Winnetka’s Rediscovered Regionalist
Gazette Article by: Barbara Joyce
Appeared in the Gazette: Winter 1996
It was an unconventional relationship. He stayed home; she commuted to the city. He painted, cooked, gardened, and helped with their child. She took the 8:20 a.m. train to her job as an art designer on State Street and paid the bills. He was Herman Menzel, the artist with a rich palette and poetic vision. She was Willa Hamm Menzel, who believed in her husband’s talent so much that she supported him both financially and emotionally throughout their marriage.
Now, eight years after her husband’s death, she continues her mission to bring Herman Menzel the recognition she believes he deserves. An exhibition of his paintings, “A Rediscovered Regionalist: Herman Menzel,” was on view at the Chicago Historical Society from January to April, 1994. Currently, many of his drawings, watercolors, and oil paintings are being exhibited at the First National Bank of Winnetka, where they will remain until March 6, 1996.
They met at the Chicago Academy of Art, where they were students. “I recognized he was a marvelous artist in 1923,” Willa said recently. “He drew with a pen and ink better than any of the instructors.” They married in 1933 and lived on the South Side.
In 1943 they moved with their one-year-old son to the Civil War-era house in Hubbard Woods where Willa had grown up. She bought the home, situated on an acre of land on Scott Avenue, from her father. On this property, “out by the woods,” Herman built his studio. Here, Willa recalled, “he painted all day, if the light was right.”

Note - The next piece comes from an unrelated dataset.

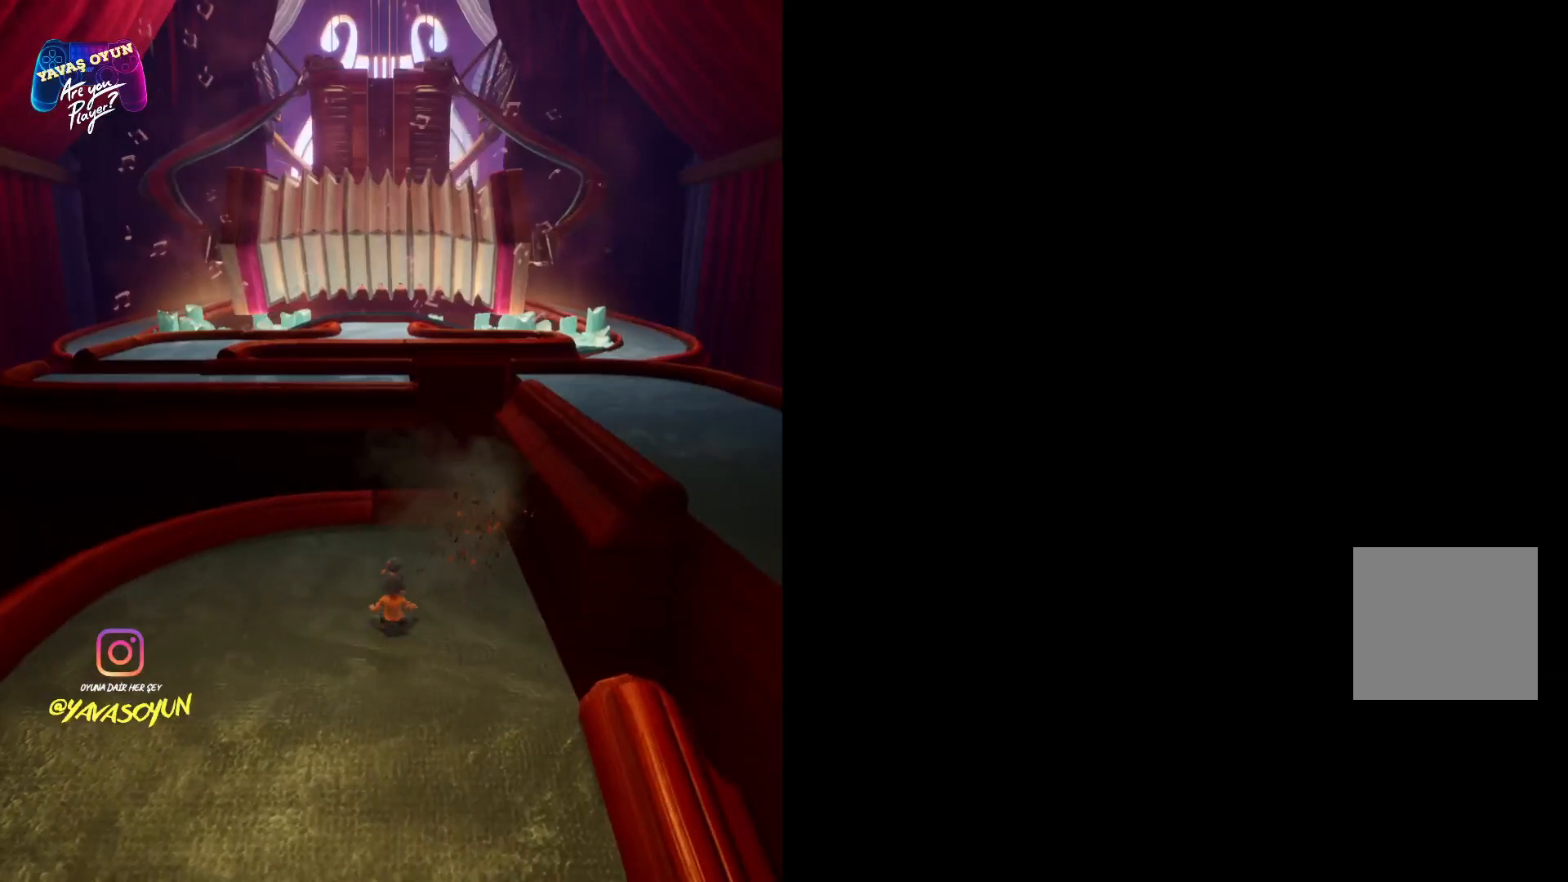
{"buttons": [], "left_stick": "center", "right_stick": "center", "events": []}
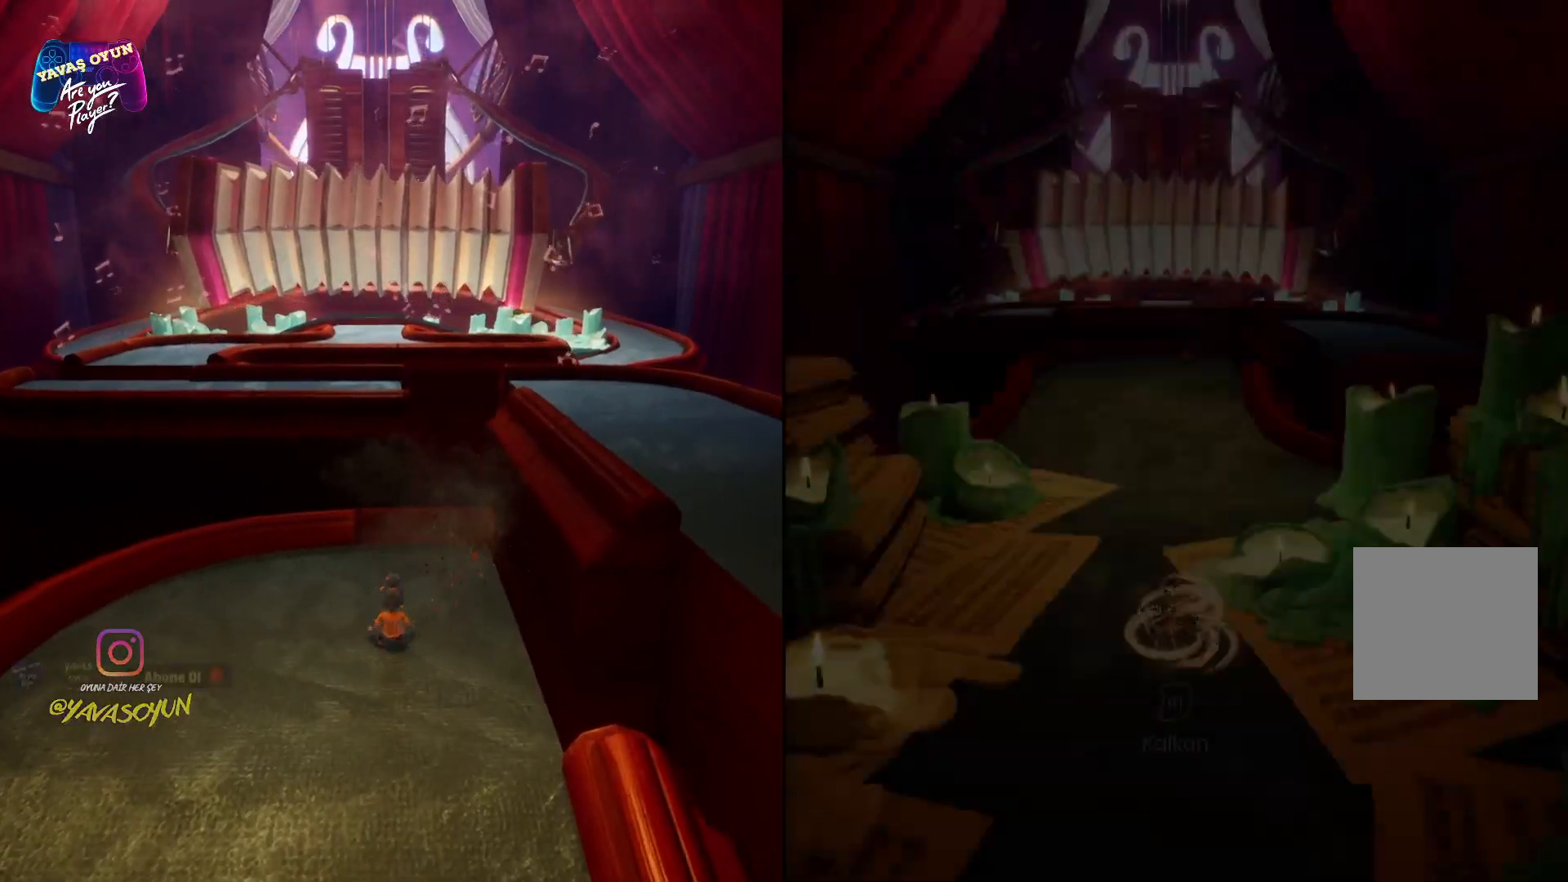
{"buttons": [], "left_stick": "up", "right_stick": "center", "events": [[233, "left_stick", "right"], [483, "left_stick", "up"]]}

With the exception of two oils of the municipal electric plant, Menzel did not paint scenes of the North Shore. Rather, his paintings depict scenes of Chicago’s industrial landscape, its working-class neighborhoods, and the urban lake front. Other works include scenes that were dear to his own heart: the wilderness and fishing.

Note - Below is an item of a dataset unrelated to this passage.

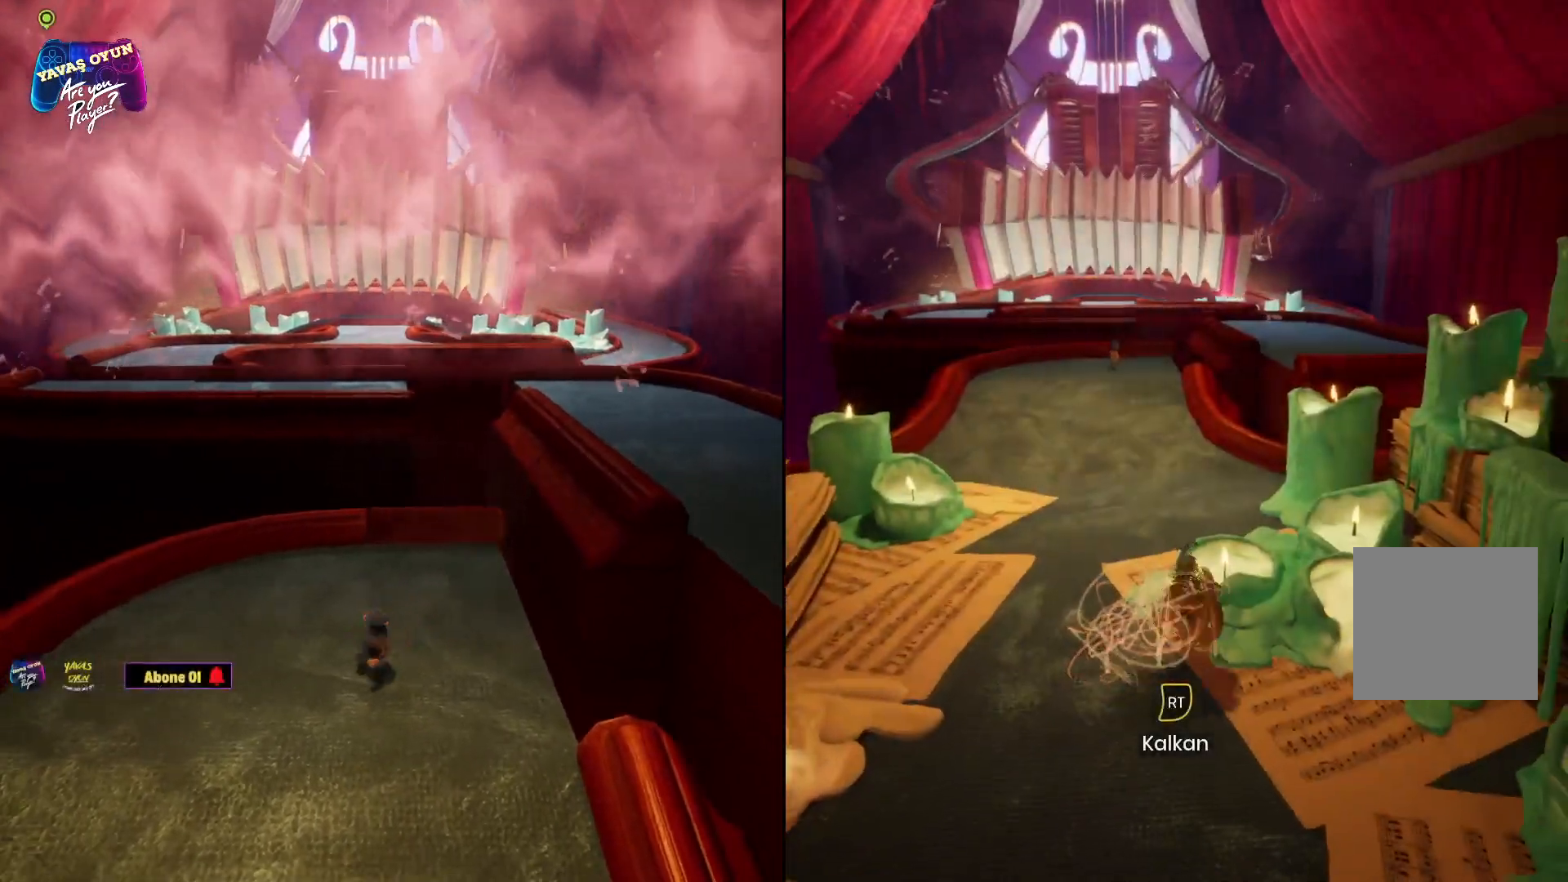
{"buttons": ["L3"], "left_stick": "up", "right_stick": "center", "events": [[217, "L3", "down"]]}
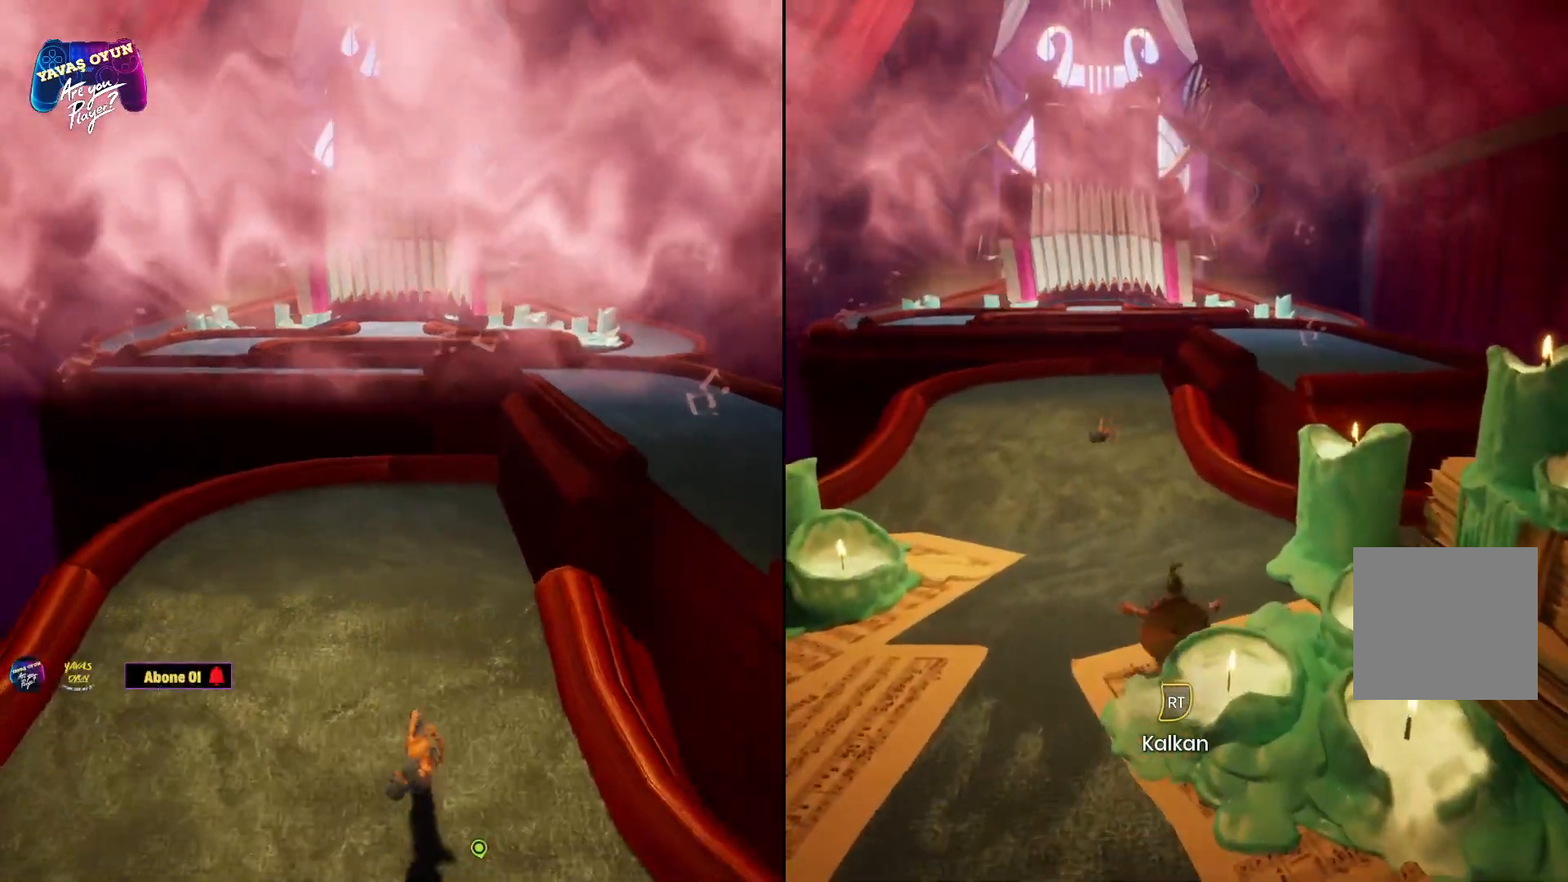
{"buttons": ["R2"], "left_stick": "up", "right_stick": "center", "events": [[250, "L3", "up"], [333, "R2", "down"]]}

In spite of his talent and dedication, Menzel exhibited rarely and retained most of his work. He did not socialize with critics, dealers, or fellow artists. He had not attended the Art Institute, considered the Midwest’s premiere art academy. “If you didn’t go to school there, they didn’t pay attention to you,” said Willa.
Furthermore, Menzel was deaf by the age of 30. This, combined with his suburban isolation, contributed to his estrangement from the art scene of his time. He did not have to peddle his works in the marketplace, thanks to Willa’s successful career. He had the freedom to pursue the subjects of his own choice. “He never compromised,” said his widow.
The images of solitude and marginality that his canvases evoke are the result of Menzel’s choice and circumstances. He was fortunate to have a wife who provided for him during his lifetime, and we are fortunate that she has persevered in presenting his art to the public.